─── Text shown ───

It will be understood that the term baggage" or bags, as used herein, refers to all luggages, boxes, bags, trunks, carriers, valises, suitcases, etc., which accompany a passenger. The present invention has been particularly described in connection with passenger baggage. However, it is also applicable to freight. For example, an air freight parcel which has attached to it the above-described tag and label and would be processed in the same manner as passengers baggage.
l. A method for the sorting and conveyance of baggage comprising the steps of: entering the destination of the baggage on a tag and a label by means of marking only on one and utilizing duplicating means to duplicate the marking on the other; adhering a first small tag to the label and adhering a second small tag to the tag, both of said two small adhered tags presenting the same destination information as each other in the form of an optical readable code; attaching the tag and the label to the same piece of baggage; entering and storing a list of flights and their destinations in a data processing control means; placing said baggage on a conveyor means and conveying it within the field of an optical reading device capable of reading and translating said designation markings into control signals; and controlling a baggage turntable by said signals; and comparing by means of said control means the consistency of the codes on the tag, label and two small tags with each other and with the entered flight and destination data.

─── Data segment ───

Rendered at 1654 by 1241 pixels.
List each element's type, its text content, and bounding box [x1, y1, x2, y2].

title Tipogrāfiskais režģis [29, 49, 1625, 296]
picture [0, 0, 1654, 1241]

───

_What you will do_
Please list every kind of item that the baggage patent text names in its definition of baggage. The material is separate from the baggage patent text.

_Solution for this problem_
luggages, boxes, bags, trunks, carriers, valises, suitcases